The first level of inquiry into the corpus, at the Tweet level, poorly accounts for the differences between pronouns data studied in this level, suggesting instead similarity in referent or inadequacy of methods. Variation at the level of tokens is examined in referent features (based on variables in previous corpus-based THEY studies) and in the presence of “minimal pair”-like
Tweets that show the target pronouns being used in nearly identical Tweets. These tests seem to indicate similarity in the tokens, rather than patterning with variation. Then, the strategy of measuring co-occurrence of pronouns with additional qualitative features of Tweets (ex.
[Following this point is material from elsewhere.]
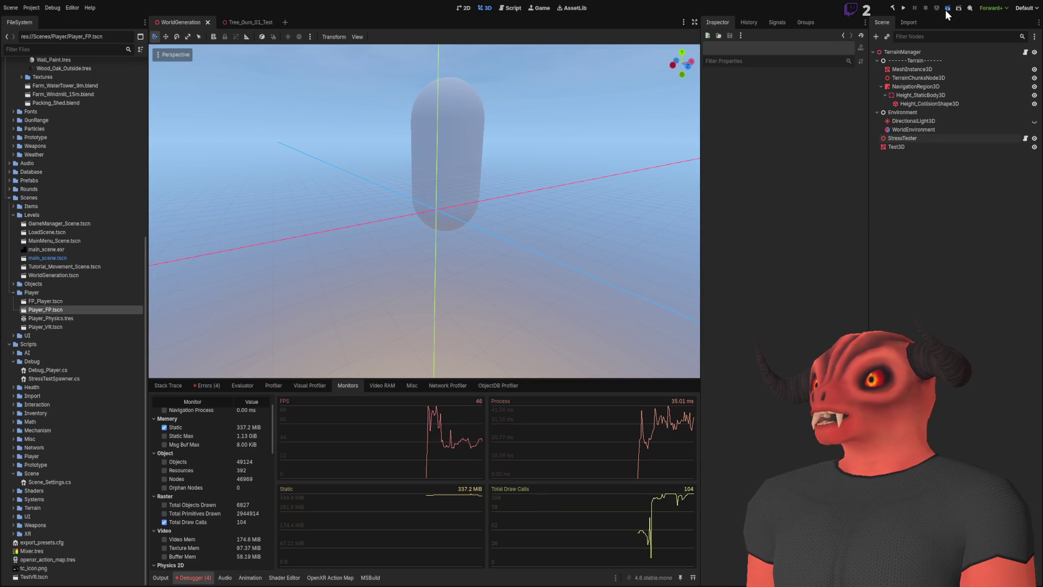
Run WorldGeneration with F6, watch the Monitors and the F3 draw layers overlay, then stop at 34 FPS
key(F6)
Retweet tags) is rejected, as it is found to poorly represent this data.
Lack of variation in referent
Previous authors focused on how features of the referent varied between THEY, SHE and HE; Tweets were exploratively but ultimately, uncompellingly tested for several of these features when separable from antecedent. Several of the previous studies reviewed above deal narrowly with the combination of pronouns and antecedents, distinguishing between, for example,
quantifiers (gender-marked or not), generic definites, existential indefinites, and (unattested with THEY) names and deixis in Lagunoff (1997). Though each author offers a slightly different taxonomy of possible antecedents, it is clear that none will account for the tokens included in this analysis, which, definitionally, are all linked to the same antecedent (#oomf). Furthermore, as established above, in the vast majority of Tweets, #oomf is a specific noun-phrase
antecedent – what Lagunoff (1997) and Newman (1992) each claim to be the least likely of the possible antecedents to be linked to THEY. Still, this assertion of unlikelihood poorly accounts for this naturally occurring corpus, in which THEY occurs at nearly the same number of times and SHE or HE.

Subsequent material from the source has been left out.